Review by: Mountain Monkey
SCUM Rating: ★ ☆ ☆ ☆ ☆
Available on DVD as part of Quentin Tarantino’s Rolling Thunder Pictures Triple Feature, and also on Blu-ray from Japan (warning, no English subtitles available with the Japanese release), I finally got round to catching The Mighty Peking Man. Despite ticking all the boxes of potential SCUM greatness — seal of approval from Tarantino, rare Shaw Brothers creature-exploitation feature, directed by Ho ‘Oily Maniac’ Meng-hua — this movie really stinks.
The plot is a complete rip-off of the original King Kong (I can imagine drugs being involved when this movie was pitched). Replace the name ‘King Kong’ with ‘Xing Xing Wang’ (猩猩王, aka Orang Utan King), the jungles of Africa with India and New York City with Hong Kong, and you get the picture.
To summarize, a white Jane-like woman (Samantha) is raised by our giant ape hero in an Indian jungle, and she falls in love with a Chinese Tarzan-like man (Johnny Feng).
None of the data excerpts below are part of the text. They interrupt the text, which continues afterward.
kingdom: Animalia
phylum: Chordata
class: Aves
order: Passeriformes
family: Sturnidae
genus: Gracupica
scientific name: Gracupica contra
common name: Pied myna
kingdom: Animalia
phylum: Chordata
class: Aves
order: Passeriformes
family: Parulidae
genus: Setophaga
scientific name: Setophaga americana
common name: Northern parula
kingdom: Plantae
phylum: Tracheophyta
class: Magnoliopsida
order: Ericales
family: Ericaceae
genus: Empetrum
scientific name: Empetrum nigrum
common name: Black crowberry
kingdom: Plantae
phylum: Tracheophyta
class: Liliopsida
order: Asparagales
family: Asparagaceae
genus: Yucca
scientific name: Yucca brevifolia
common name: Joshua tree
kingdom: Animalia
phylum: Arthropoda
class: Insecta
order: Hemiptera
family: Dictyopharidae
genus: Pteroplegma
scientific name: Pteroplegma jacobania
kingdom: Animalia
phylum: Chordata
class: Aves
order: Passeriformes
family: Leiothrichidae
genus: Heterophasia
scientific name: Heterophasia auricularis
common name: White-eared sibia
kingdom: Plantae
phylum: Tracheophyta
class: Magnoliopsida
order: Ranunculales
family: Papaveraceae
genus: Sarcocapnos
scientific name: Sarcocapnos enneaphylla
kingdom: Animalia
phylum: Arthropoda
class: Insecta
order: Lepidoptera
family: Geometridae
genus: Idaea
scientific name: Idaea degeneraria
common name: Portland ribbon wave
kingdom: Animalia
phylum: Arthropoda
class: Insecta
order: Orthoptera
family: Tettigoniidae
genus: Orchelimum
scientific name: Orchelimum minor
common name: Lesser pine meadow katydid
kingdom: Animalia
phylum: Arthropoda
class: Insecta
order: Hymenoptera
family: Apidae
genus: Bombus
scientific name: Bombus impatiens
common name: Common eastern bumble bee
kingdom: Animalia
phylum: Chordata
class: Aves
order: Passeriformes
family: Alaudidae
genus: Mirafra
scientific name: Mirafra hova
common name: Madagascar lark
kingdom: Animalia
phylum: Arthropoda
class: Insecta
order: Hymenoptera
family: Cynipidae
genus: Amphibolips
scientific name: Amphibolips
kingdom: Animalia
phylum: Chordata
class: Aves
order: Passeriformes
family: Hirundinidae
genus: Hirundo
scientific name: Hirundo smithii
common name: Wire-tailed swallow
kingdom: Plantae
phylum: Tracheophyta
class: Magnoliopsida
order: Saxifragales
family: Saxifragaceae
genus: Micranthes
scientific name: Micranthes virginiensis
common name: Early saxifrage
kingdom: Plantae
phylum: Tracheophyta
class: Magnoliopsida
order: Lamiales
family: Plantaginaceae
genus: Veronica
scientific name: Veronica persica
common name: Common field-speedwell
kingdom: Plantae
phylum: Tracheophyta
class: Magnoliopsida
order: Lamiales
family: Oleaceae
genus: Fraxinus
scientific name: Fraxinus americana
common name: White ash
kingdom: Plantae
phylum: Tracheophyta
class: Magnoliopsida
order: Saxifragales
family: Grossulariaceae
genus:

Johnny wants to bring Xing Xing Wang back to Hong Kong to be put on show like a circus freak. For some reason, Samantha agrees (she’s in love?), and Xing Xing Wang is put in shackles and quite literally shipped over on top of a container ship — unsurprisingly, a giant ape and a big city don’t mix and we get the inevitable climax on top of a tall tower.
If this sounds uninspiring, it is. Why then would you want to waste your time and money on this movie?
For hardcore fans of Shaw Brothers, this is one of the studio’s only creature flicks, and is certainly worth catching if only to get complete view of the studio’s diverse output.
Fans of high-camp will also love the primitive effects (even by 1977 standards) and free-wheeling, insane way in which the movie is put together. One minute we’re enjoying a stroll in the lush Indian forest with the central characters, next minute they’re being trampled over by a herd of elephants for some unknown reason. I almost hate to point out that even a king of orang utans should have orange fur (not black) and live in Borneo (not India).
But in that monumental screw up of facts lies the unintentional humor of the movie, and dare I say, forward-thinking, cosmopolitan nature of the movie. Where else would you find a movie from the 1970s that has a multiracial, multi-species love affair but in The Mighty Peking Man?